Journal intime, forme d’écriture autobiographique, compte rendu régulièrement tenu des activités et des réflexions du diariste. Rédigé principalement pour le seul usage de l’écrivain, le journal intime possède une franchise qui n’a rien à voir avec l’écriture faite pour la publication. Sa filiation ancienne est indiquée par l’existence du terme en latin, diarium, lui-même dérivé de dies (« jour »).
La forme du journal intime a commencé à fleurir à la fin de la Renaissance, lorsque l’importance de l’individu a commencé à être soulignée. Outre qu’ils révèlent la personnalité du diariste, les journaux intimes ont été d’une immense importance pour l’enregistrement de l’histoire sociale et politique. Le Journal d’un bourgeois de Paris, tenu par un prêtre français anonyme de 1409 à 1431 et poursuivi par une autre main jusqu’en 1449, par exemple, est inestimable pour l’historien des règnes de Charles VI et Charles VII. Le même type d’attention aux événements historiques caractérise les Memorials of the English Affairs de l’avocat et parlementaire Bulstrode Whitelocke (1605-75) et le journal du marquis français de Dangeau (1638-1720), qui s’étend des années 1684 à sa mort. Le diariste anglais John Evelyn n’est surpassé que par le plus grand diariste de tous, Samuel Pepys, dont le journal, du 1er janvier 1660 au 31 mai 1669, donne à la fois une image étonnamment franche de ses faiblesses et de ses fragilités et un tableau saisissant de la vie à Londres, à la cour et au théâtre, dans sa propre maison et dans son bureau de la marine.
Au XVIIIe siècle, un journal intime d’un intérêt émotionnel extraordinaire a été tenu par Jonathan Swift et envoyé en Irlande sous le titre The Journal to Stella (écrit en 1710-13 ; publié en 1766-68). Cette œuvre est un surprenant amalgame d’ambition, d’affection, d’esprit et de bizarrerie. Le journal intime anglais le plus remarquable de la fin du XVIIIe siècle est celui de la romancière Fanny Burney (Madame d’Arblay) ; il a été publié en 1842-46. Le Journal of a Tour to the Hebrides (1785) de James Boswell, un journal authentique bien que quelque peu étoffé, fut l’un des premiers à être publié du vivant de son auteur.

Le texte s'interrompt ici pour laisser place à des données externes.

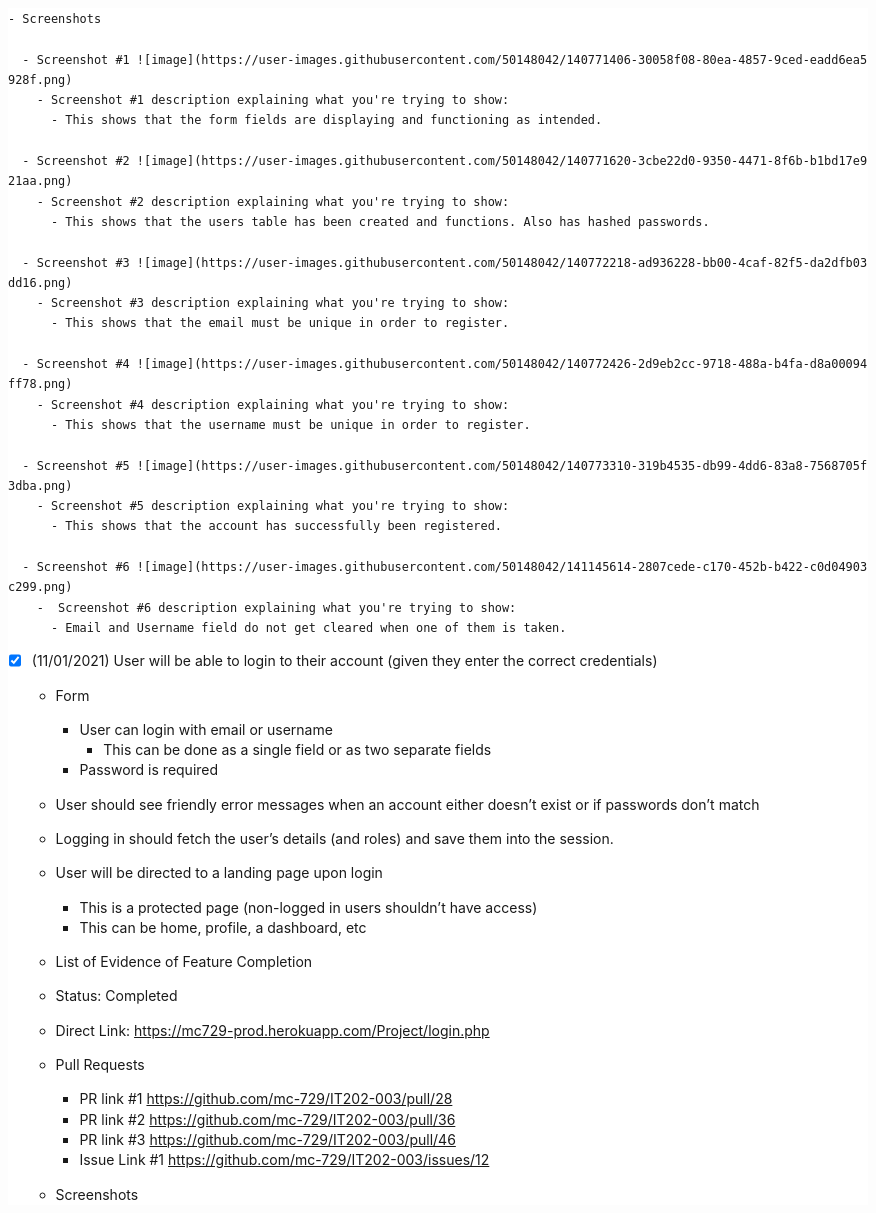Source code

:     - Screenshots
     
      - Screenshot #1 ![image](https://user-images.githubusercontent.com/50148042/140771406-30058f08-80ea-4857-9ced-eadd6ea5928f.png) 
        - Screenshot #1 description explaining what you're trying to show:
          - This shows that the form fields are displaying and functioning as intended.
     
      - Screenshot #2 ![image](https://user-images.githubusercontent.com/50148042/140771620-3cbe22d0-9350-4471-8f6b-b1bd17e921aa.png) 
        - Screenshot #2 description explaining what you're trying to show:
          - This shows that the users table has been created and functions. Also has hashed passwords.
     
      - Screenshot #3 ![image](https://user-images.githubusercontent.com/50148042/140772218-ad936228-bb00-4caf-82f5-da2dfb03dd16.png)
        - Screenshot #3 description explaining what you're trying to show:
          - This shows that the email must be unique in order to register.
     
      - Screenshot #4 ![image](https://user-images.githubusercontent.com/50148042/140772426-2d9eb2cc-9718-488a-b4fa-d8a00094ff78.png)
        - Screenshot #4 description explaining what you're trying to show:
          - This shows that the username must be unique in order to register.
     
      - Screenshot #5 ![image](https://user-images.githubusercontent.com/50148042/140773310-319b4535-db99-4dd6-83a8-7568705f3dba.png)
        - Screenshot #5 description explaining what you're trying to show:
          - This shows that the account has successfully been registered.
      
      - Screenshot #6 ![image](https://user-images.githubusercontent.com/50148042/141145614-2807cede-c170-452b-b422-c0d04903c299.png)
        -  Screenshot #6 description explaining what you're trying to show:
          - Email and Username field do not get cleared when one of them is taken.

- [X] \(11/01/2021) User will be able to login to their account (given they enter the correct credentials) 

  - Form
    - User can login with email or username
      - This can be done as a single field or as two separate fields
    - Password is required
  - User should see friendly error messages when an account either doesn’t exist or if passwords don’t match
  - Logging in should fetch the user’s details (and roles) and save them into the session.
  - User will be directed to a landing page upon login
    - This is a protected page (non-logged in users shouldn’t have access)
    - This can be home, profile, a dashboard, etc
  -  List of Evidence of Feature Completion
    - Status: Completed
    - Direct Link: https://mc729-prod.herokuapp.com/Project/login.php
    - Pull Requests
      - PR link #1 https://github.com/mc-729/IT202-003/pull/28
      - PR link #2 https://github.com/mc-729/IT202-003/pull/36
      - PR link #3 https://github.com/mc-729/IT202-003/pull/46 
      - Issue Link #1 https://github.com/mc-729/IT202-003/issues/12
    
    - Screenshots
      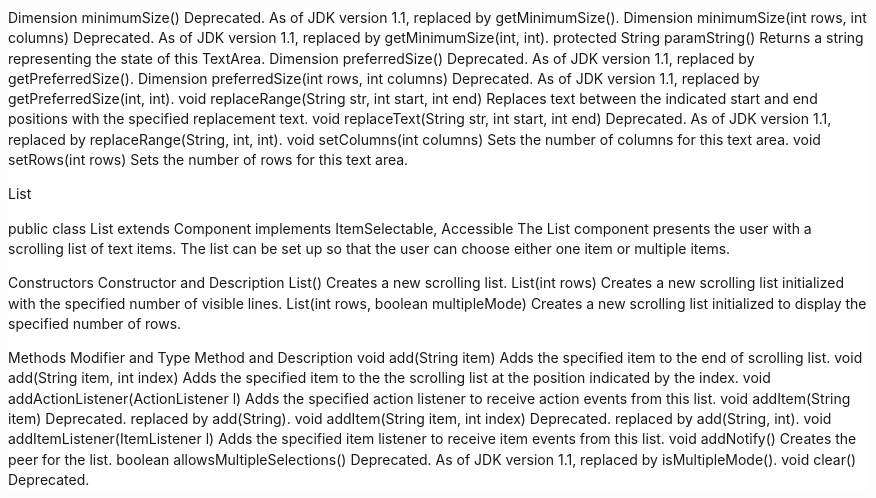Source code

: Dimension	minimumSize()
Deprecated. 
As of JDK version 1.1, replaced by getMinimumSize().
Dimension	minimumSize(int rows, int columns)
Deprecated. 
As of JDK version 1.1, replaced by getMinimumSize(int, int).
protected String	paramString()
Returns a string representing the state of this TextArea.
Dimension	preferredSize()
Deprecated. 
As of JDK version 1.1, replaced by getPreferredSize().
Dimension	preferredSize(int rows, int columns)
Deprecated. 
As of JDK version 1.1, replaced by getPreferredSize(int, int).
void	replaceRange(String str, int start, int end)
Replaces text between the indicated start and end positions with the specified replacement text.
void	replaceText(String str, int start, int end)
Deprecated. 
As of JDK version 1.1, replaced by replaceRange(String, int, int).
void	setColumns(int columns)
Sets the number of columns for this text area.
void	setRows(int rows)
Sets the number of rows for this text area.




List

public class List
extends Component
implements ItemSelectable, Accessible
The List component presents the user with a scrolling list of text items. The list can be set up so that the user can choose either one item or multiple items.

Constructors 
Constructor and Description
List()
Creates a new scrolling list.
List(int rows)
Creates a new scrolling list initialized with the specified number of visible lines.
List(int rows, boolean multipleMode)
Creates a new scrolling list initialized to display the specified number of rows.

Methods 
Modifier and Type	Method and Description
void	add(String item)
Adds the specified item to the end of scrolling list.
void	add(String item, int index)
Adds the specified item to the the scrolling list at the position indicated by the index.
void	addActionListener(ActionListener l)
Adds the specified action listener to receive action events from this list.
void	addItem(String item)
Deprecated. 
replaced by add(String).
void	addItem(String item, int index)
Deprecated. 
replaced by add(String, int).
void	addItemListener(ItemListener l)
Adds the specified item listener to receive item events from this list.
void	addNotify()
Creates the peer for the list.
boolean	allowsMultipleSelections()
Deprecated. 
As of JDK version 1.1, replaced by isMultipleMode().
void	clear()
Deprecated.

L’intérêt pour le journal intime s’est fortement accru dans la première partie du XIXe siècle, période au cours de laquelle plusieurs des grands journaux intimes, dont celui de Pepys, furent publiés pour la première fois. Parmi ceux qui présentent un intérêt littéraire inhabituel, citons le Journal de Sir Walter Scott (publié en 1890), les Journaux de Dorothy Wordsworth (publiés après sa mort en 1855), qui montrent son influence sur son frère William, et le journal de Henry Crabb Robinson (1775-1867), publié en 1869, avec de nombreux éléments biographiques sur ses connaissances littéraires, notamment Goethe, Schiller, Wordsworth et Coleridge. La publication posthume des journaux de l’artiste russe Marie Bashkirtseff (1860-84) a produit une grande sensation en 1887, tout comme la publication du journal des frères Goncourt, à partir de 1888.
Au XXe siècle, le journal de l’explorateur Robert F. Scott (1910-12), le Journal de Katherine Mansfield (1927), le Journal d’André Gide en deux volumes (1939, 1954), le Journal d’une jeune fille d’Anne Frank (1947) et le Journal de Virginia Woolf en cinq volumes (1977-84) sont parmi les exemples les plus notables.